▸ Problem description
Copy all of the data below character for character, leaving out the pictures.

Figure understanding tasks:
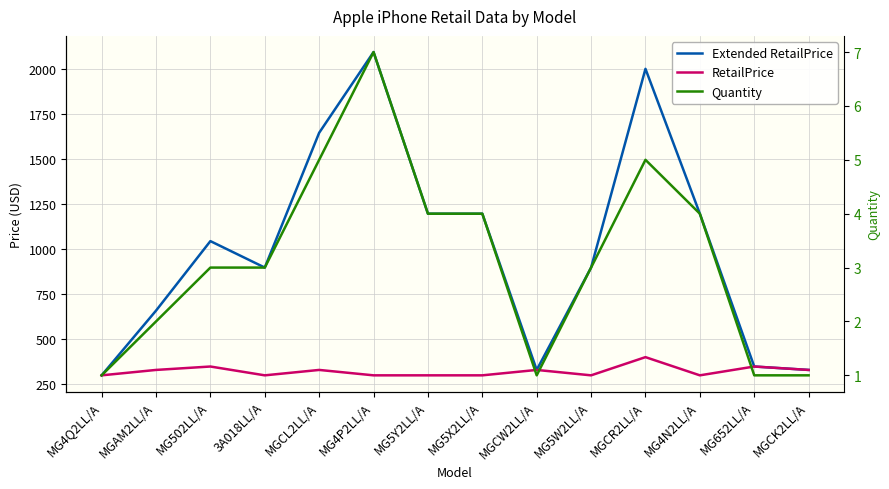

Read the Extended RetailPrice value at MGCL2LL/A.

1645.0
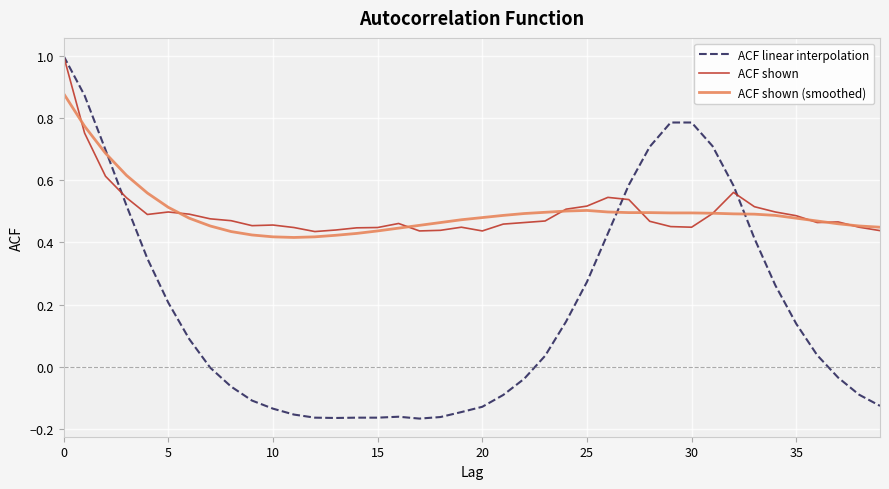

What is the highest value of the ACF linear interpolation series?

1.0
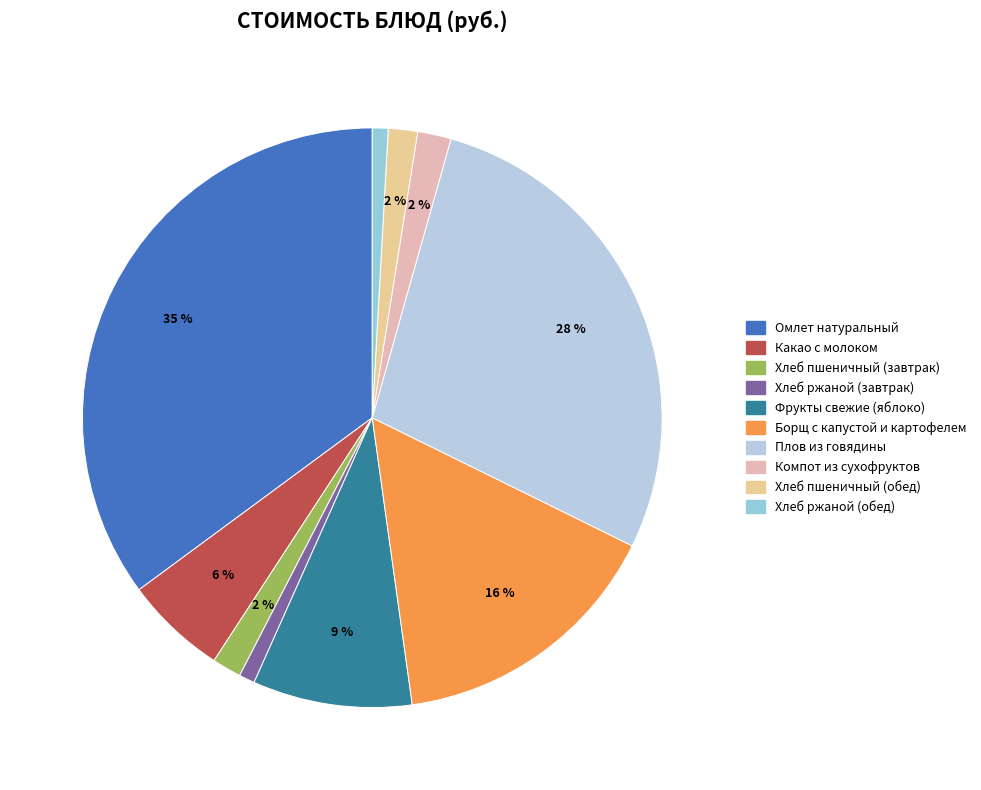

What is the smallest slice in the pie chart?

Хлеб ржаной (завтрак)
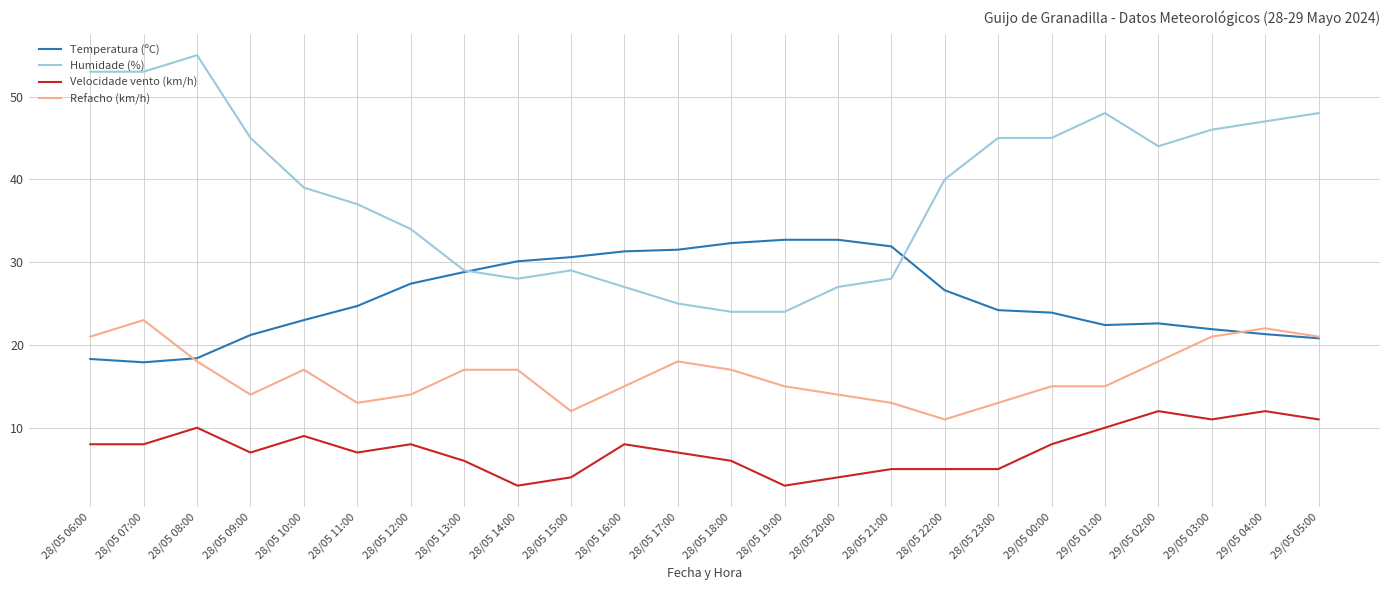

What is the total value across all series at 28/05 20:00?

77.7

▸ Result for this exercise
Read the Extended RetailPrice value at MGCL2LL/A.

1645.0

What is the highest value of the ACF linear interpolation series?

1.0

What is the smallest slice in the pie chart?

Хлеб ржаной (завтрак)

What is the total value across all series at 28/05 20:00?

77.7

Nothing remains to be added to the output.